ANÁLISIS ECONÓMICO

Emitir billetes o tomar deuda: las dos caras de una moneda difícil para el Estado

Cuando los gastos superan a los ingresos, los gobiernos tienen dos caminos principales para cubrir el bache. Claves sencillas para entender cómo impacta cada opción en tu bolsillo y en los precios del supermercado.

A nivel familiar, la regla de oro es no gastar más de lo que ingresa. Sin embargo, cuando surge una urgencia en el hogar, solemos pedir un préstamo o usar la tarjeta. A los gobiernos les pasa algo muy similar: cuando el Estado gasta más de lo que recauda por impuestos, se produce un déficit. Para cubrir ese bache, tiene dos herramientas principales que impactan directamente en la economía de todos los días: emitir más billetes o pedir dinero prestado, es decir, tomar deuda.

La emisión de moneda parece la solución más fácil: si faltan pesos, se imprimen más. El problema es que, en la economía del comportamiento, si la cantidad de bienes y servicios en el país sigue siendo la misma pero hay un torrente nuevo de billetes en la calle, el dinero pierde valor.
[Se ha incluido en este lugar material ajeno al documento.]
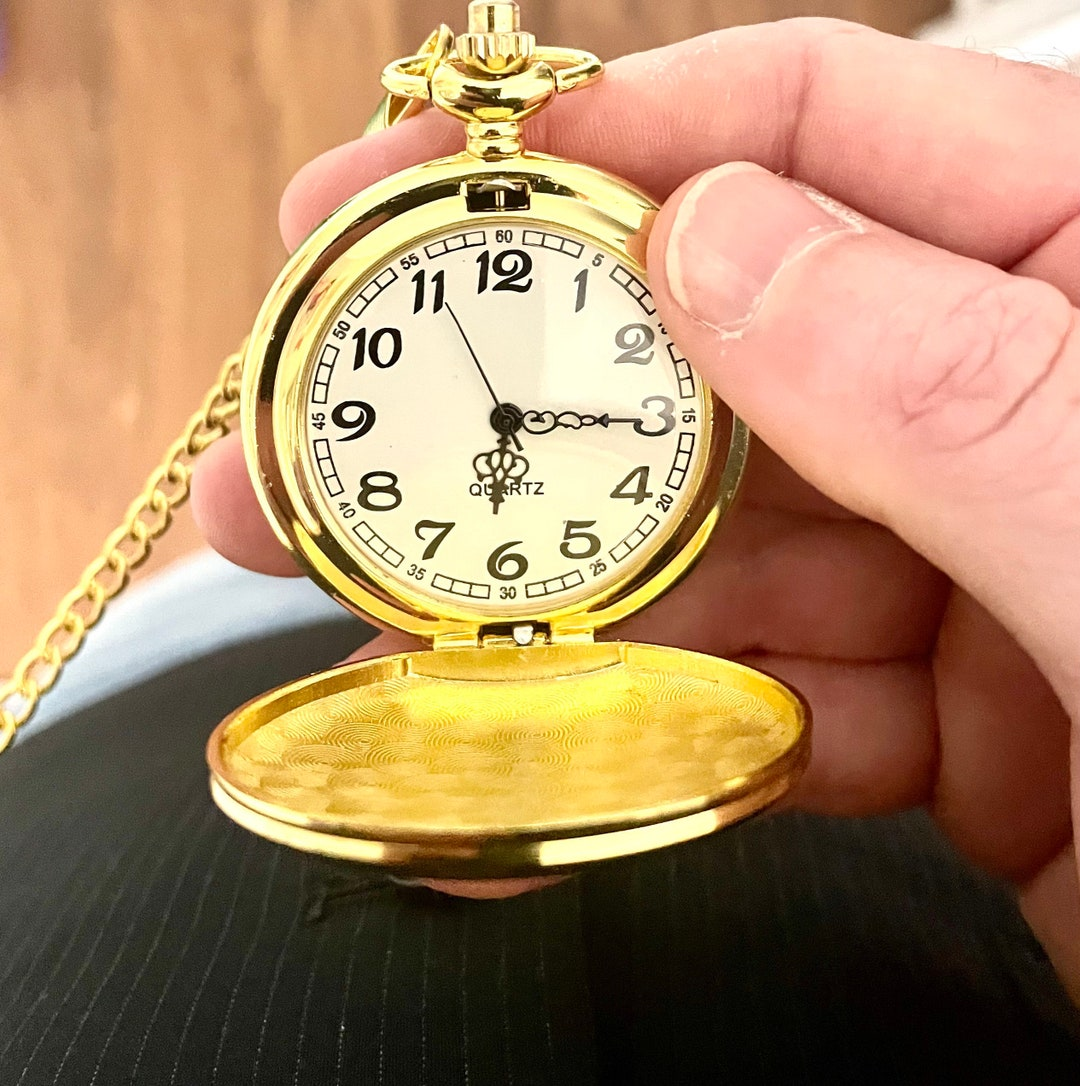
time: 6:14
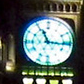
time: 11:16
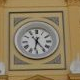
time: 6:23
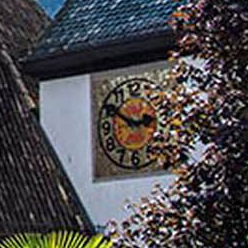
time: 2:50
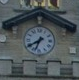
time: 6:39
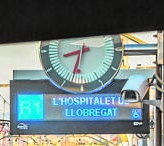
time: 8:32
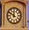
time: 11:50
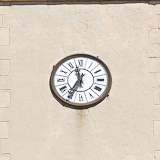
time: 11:35
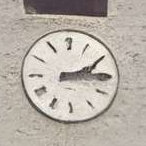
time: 2:14
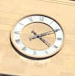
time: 4:10
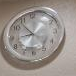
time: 8:53
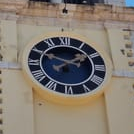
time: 1:49
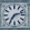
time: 7:12
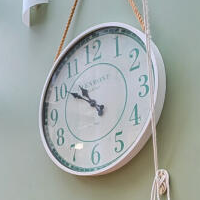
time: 10:50
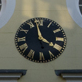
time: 3:57
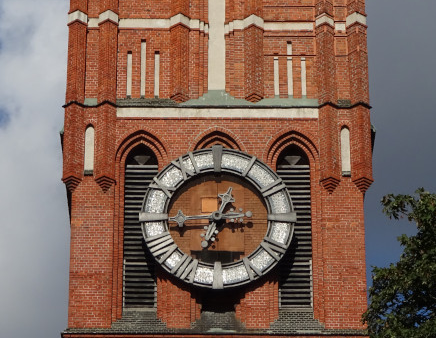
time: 12:44
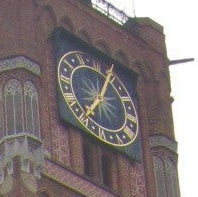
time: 7:04
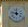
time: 11:47
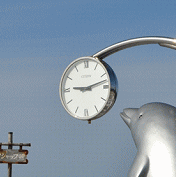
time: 9:12
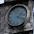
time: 1:18
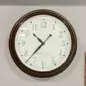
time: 10:37
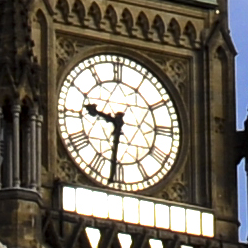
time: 9:31
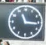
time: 11:16
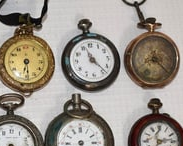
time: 11:23
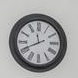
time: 11:41
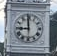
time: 8:59
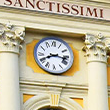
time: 8:16
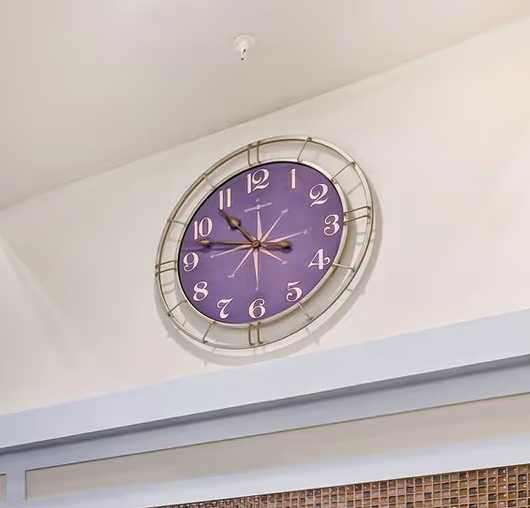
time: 10:47
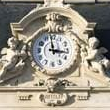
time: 2:58
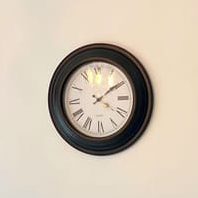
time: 4:09
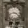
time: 3:42
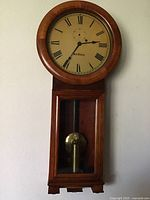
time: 2:35
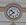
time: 10:38
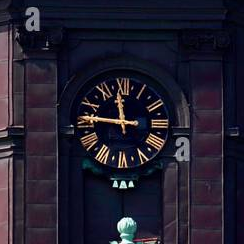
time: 11:46
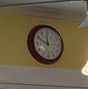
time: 11:49
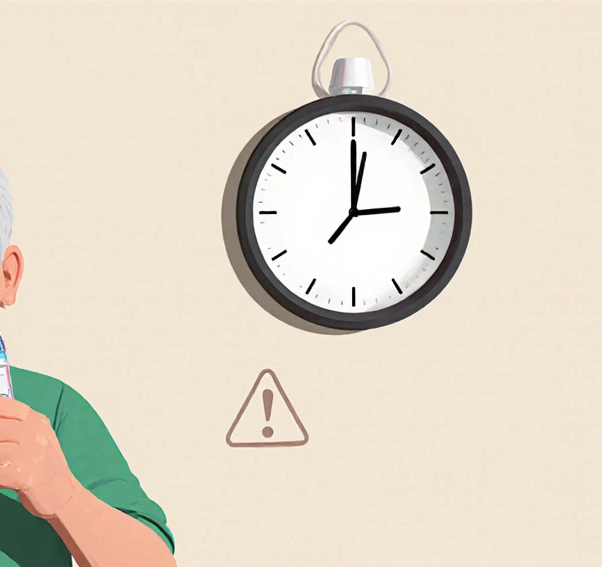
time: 2:59
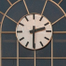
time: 2:30
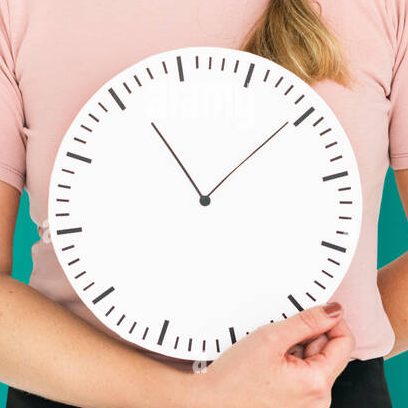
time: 11:09
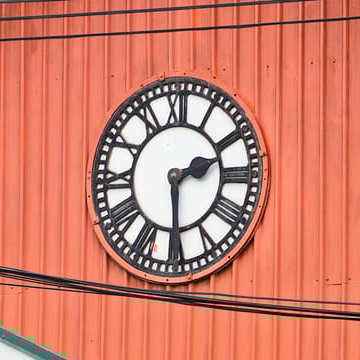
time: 2:29
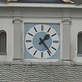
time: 1:23
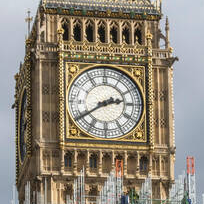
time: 2:39
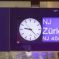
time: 9:22
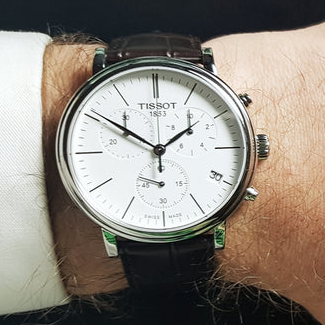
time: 1:50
El resultado de este mecanismo es la inflación, ese "impuesto invisible" que licúa tu poder adquisitivo en la góndola. 

 

Por el contrario, tomar deuda significa pedirle prestado a inversores o a organismos internacionales. Esto no genera inflación inmediata porque no se crean billetes nuevos, pero compromete los ingresos futuros del país, ya que tarde o temprano habrá que devolver ese capital con intereses, lo que suele exigir un fuerte ordenamiento de las cuentas públicas más adelante.

No existe una opción "mágica" u óptima por definición; el secreto radica en el equilibrio y en el uso que se le dé a esos recursos. Si un gobierno toma deuda para construir rutas, escuelas o infraestructura energética, está generando una inversión que multiplicará la producción y facilitará el pago de ese compromiso. En cambio, si se emite o se pide prestado de forma descontrolada solo para financiar gastos corrientes que no generan riqueza, la salud financiera del país se debilita. Comprender este engranaje de la macroeconomía te permite analizar las noticias financieras con mayor criterio, entendiendo cómo las grandes decisiones del Estado terminan moldeando el valor de tu sueldo.